Mar 8, 2005 | Ottawa Sun

Health Canada yesterday joined U.S. and European regulators and ordered Pfizer to pull the drug Bextra off the market until concerns about its safety profile can be answered.

The move follows a public advisory last December indicating serious, potentially life-threatening skin reactions had been reported in patients taking Bextra.

In a conference call yesterday, a Health Canada official said the agency has found seven to nine cases of severe skin reactions associated with Bextra since 2002. None were fatal.

Regardless, anyone taking Bextra was encouraged to contact their doctor to discuss alternatives. The federal regulator also recommended new restrictions for Pfizer's Celebrex, warning of possible increased cardiovascular risks.

"We disagree with their position but we're complying with their request," said Pfizer's Michael Amos, adding the company hopes to persuading Health Canada to allow Bextra back on the market.


Introduced in Canada in 2002, Bextra is a member of the class of anti-inflammatory drugs known as COX-2 inhibitors, as is Celebrex. Bextra is used to treat arthritis and menstrual cramping.

When first approved in Canada in 1999, COX-2 inhibitor drugs were touted as "super aspirins" because they could relieve pain and inflammation like aspirin and other traditional (non-selective) NSAIDS, without causing stomach problems.

Since last September, however, the drugs have been embroiled in controversy. It began when Vioxx was pulled from the market by its maker after studies linked it to increased risk of heart attack and stroke. That's when Health Canada's scientific review began.

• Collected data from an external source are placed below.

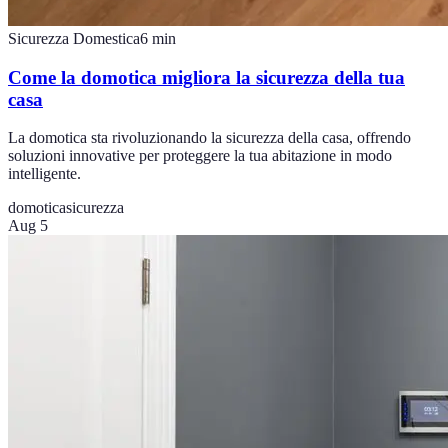
Sicurezza Domestica
6
min
Come la domotica migliora la sicurezza della tua
casa
La domotica sta rivoluzionando la sicurezza della casa, offrendo
soluzioni innovative per proteggere la tua abitazione in modo
intelligente.
domotica
sicurezza
Aug 5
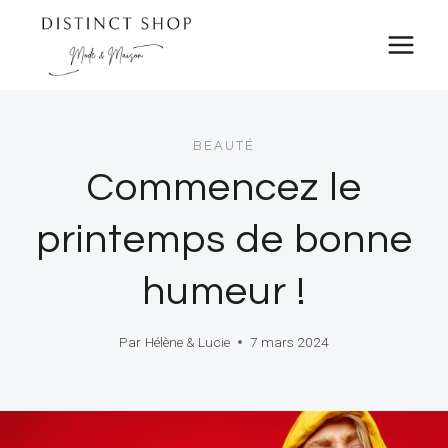
Skip
to
content
BEAUTÉ
Commencez le
printemps de bonne
humeur !
Par
Hélène & Lucie
7 mars 2024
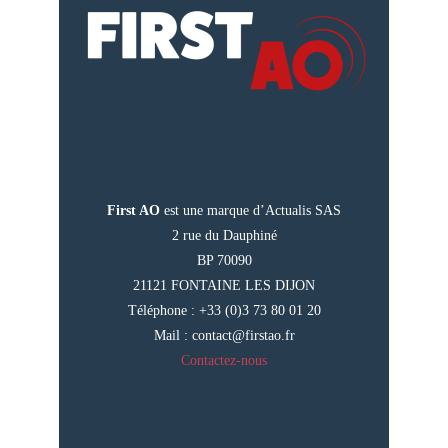
First AO
est une marque d’Actualis SAS
2 rue du Dauphiné
BP 70090
21121 FONTAINE LES DIJON
Téléphone : +33 (0)3 73 80 01 20
Mail :
contact@firstao.fr
Contactez-nous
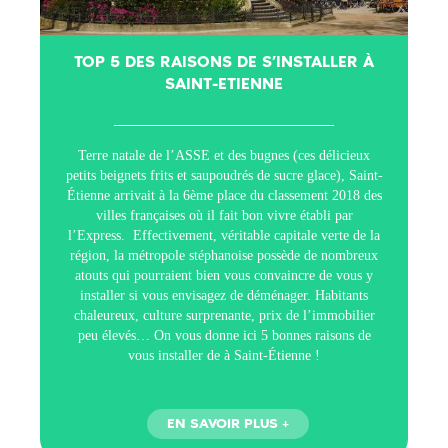
TOP 5 DES RAISONS DE S’INSTALLER À
SAINT-ETIENNE
Terre natale de l’ASSE et des bugnes (ces délicieux
petits beignets frits et saupoudrés de sucre glace), Saint-
Étienne arrivait à la 6ème place du classement 2018 des
villes françaises où il fait bon vivre établi par
l’Express. Effectivement, véritable capitale verte de la
région, la métropole stéphanoise possède de nombreux
atouts qui pourraient bien vous convaincre de vous y
installer si vous envisagez de déménager. Habitants
chaleureux, culture surprenante, prix de l’immobilier
peu élevés… On vous donne ici 5 bonnes raisons de
vous installer de à Saint-Étienne !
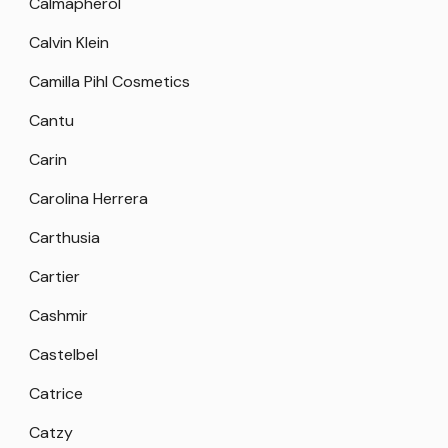
Calmapherol
Calvin Klein
Camilla Pihl Cosmetics
Cantu
Carin
Carolina Herrera
Carthusia
Cartier
Cashmir
Castelbel
Catrice
Catzy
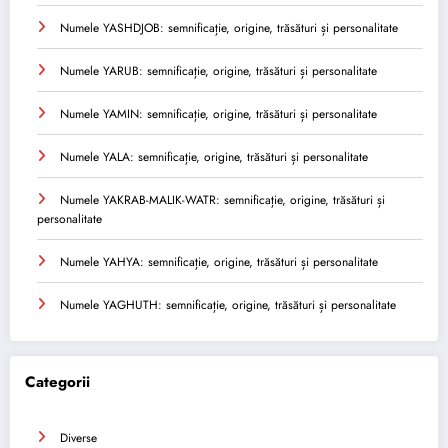
Numele YASHDJOB: semnificație, origine, trăsături și personalitate
Numele YARUB: semnificație, origine, trăsături și personalitate
Numele YAMIN: semnificație, origine, trăsături și personalitate
Numele YALA: semnificație, origine, trăsături și personalitate
Numele YAKRAB-MALIK-WATR: semnificație, origine, trăsături și
personalitate
Numele YAHYA: semnificație, origine, trăsături și personalitate
Numele YAGHUTH: semnificație, origine, trăsături și personalitate
Categorii
Diverse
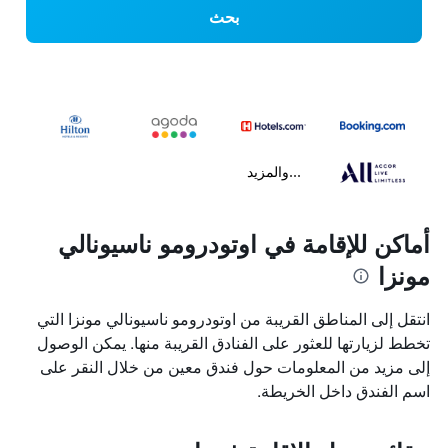
بحث
...والمزيد
أماكن للإقامة في اوتودرومو ناسيونالي
مونزا
انتقل إلى المناطق القريبة من اوتودرومو ناسيونالي مونزا التي
تخطط لزيارتها للعثور على الفنادق القريبة منها. يمكن الوصول
إلى مزيد من المعلومات حول فندق معين من خلال النقر على
اسم الفندق داخل الخريطة.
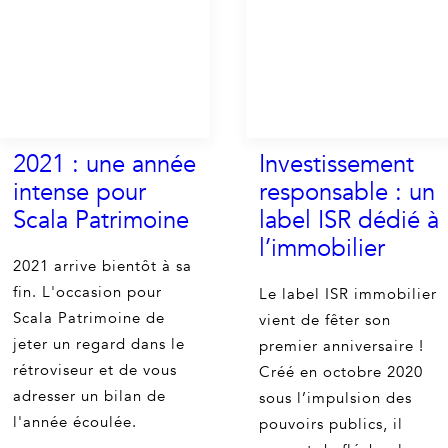
2021 : une année
Investissement
intense pour
responsable : un
Scala Patrimoine
label ISR dédié à
l’immobilier
2021 arrive bientôt à sa
fin. L'occasion pour
Le label ISR immobilier
Scala Patrimoine de
vient de fêter son
jeter un regard dans le
premier anniversaire !
rétroviseur et de vous
Créé en octobre 2020
adresser un bilan de
sous l’impulsion des
l'année écoulée.
pouvoirs publics, il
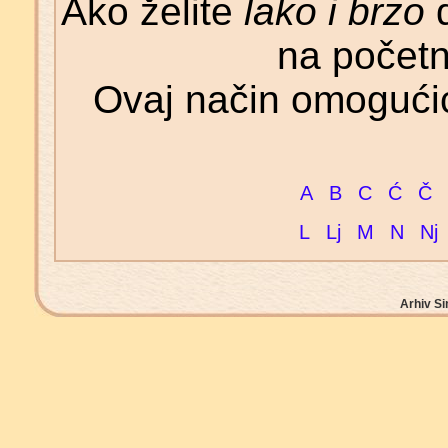
Ako želite
lako i brzo
d
na početn
Ovaj način omogućić
A
B
C
Ć
Č
L
Lj
M
N
Nj
Arhiv Si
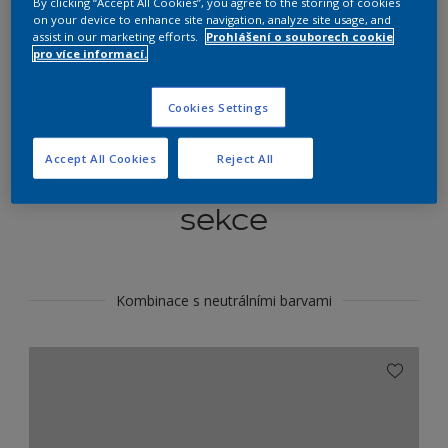
By clicking “Accept All Cookies”, you agree to the storing of cookies
Najít výrobek v tomto odstínu
on your device to enhance site navigation, analyze site usage, and
assist in our marketing efforts.
Prohlášení o souborech cookie
pro více informací.
Do toho
Cookies Settings
Accept All Cookies
Reject All
Koordinovat barevné
sekce
Kombinace s neutrálními barvami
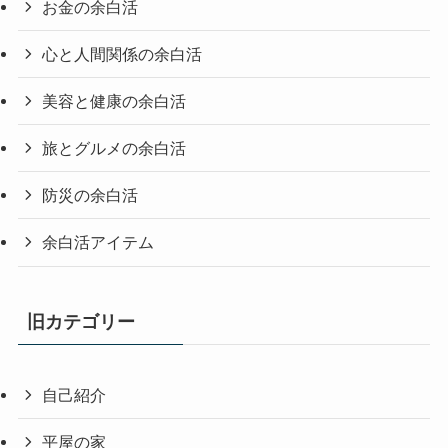
お金の余白活
心と人間関係の余白活
美容と健康の余白活
旅とグルメの余白活
防災の余白活
余白活アイテム
旧カテゴリー
自己紹介
平屋の家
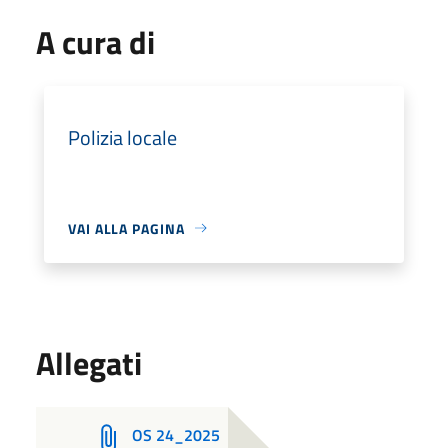
A cura di
Polizia locale
VAI ALLA PAGINA
Allegati
OS 24_2025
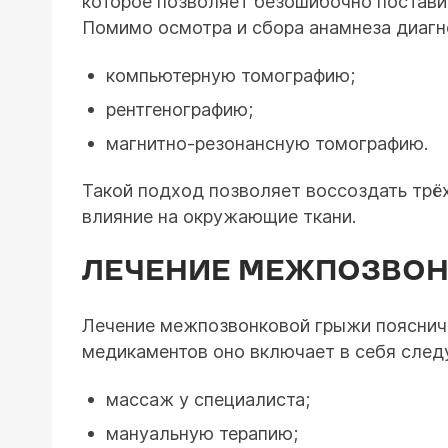
которое позволяет безошибочно поставит
Помимо осмотра и сбора анамнеза диагн
компьютерную томографию;
рентгенографию;
магнитно-резонансную томографию.
Такой подход позволяет воссоздать трё
влияние на окружающие ткани.
ЛЕЧЕНИЕ МЕЖПОЗВО
Лечение межпозвонковой грыжи пояснич
медикаментов оно включает в себя сле
массаж у специалиста;
мануальную терапию;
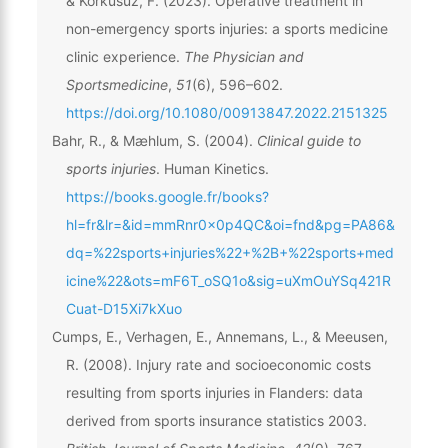
& Korkusuz, F. (2023). Operative treatment in
non-emergency sports injuries: a sports medicine
clinic experience.
The Physician and
Sportsmedicine
,
51
(6), 596–602.
https://doi.org/10.1080/00913847.2022.2151325
Bahr, R., & Mæhlum, S. (2004).
Clinical guide to
sports injuries
. Human Kinetics.
https://books.google.fr/books?
hl=fr&lr=&id=mmRnr0x0p4QC&oi=fnd&pg=PA86&
dq=%22sports+injuries%22+%2B+%22sports+med
icine%22&ots=mF6T_oSQ1o&sig=uXmOuYSq421R
Cuat-D15Xi7kXuo
Cumps, E., Verhagen, E., Annemans, L., & Meeusen,
R. (2008). Injury rate and socioeconomic costs
resulting from sports injuries in Flanders: data
derived from sports insurance statistics 2003.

Since then, studies have suggested the risk is a class effect, meaning all the drugs in the class increase risk of cardiovascular events but, it is thought, to differing degrees.

Only one of the drugs, Celebrex, remains on the market in Canada.

At the Ottawa Hospital, however, Dr. Doug Smith, head of rheumatology and the Arthritis Centre, says although he's pleased that the drugs are under scrutiny, he feels regulators are being particularly cautious after Vioxx.

"There are certain populations of patients who have benefited tremendously from this class of drugs. (But) with any drugs there are risks and benefits and you always have to weigh those," Smith said.


Dec. 17, 2004: Health Canada warns patients using Celebrex of increased cardiovascular risks when the drug is taken at daily doses of 400 mg and 800 mg.

Dec. 22, 2004: Health Canada releases another warning about selective COX-2 inhibitor NSAIDs. The agency states that evidence indicates that the use of them, in certain individuals, is associated with an increased risk of heart attack or stroke when compared to a placebo.

February 2005: FDA panel concludes Celebrex, Bextra and Vioxx all pose a risk to the heart, but should be available to consumers.

April 7, 2005: FDA and Health Canada ask Pfizer to withdraw Bextra from the market.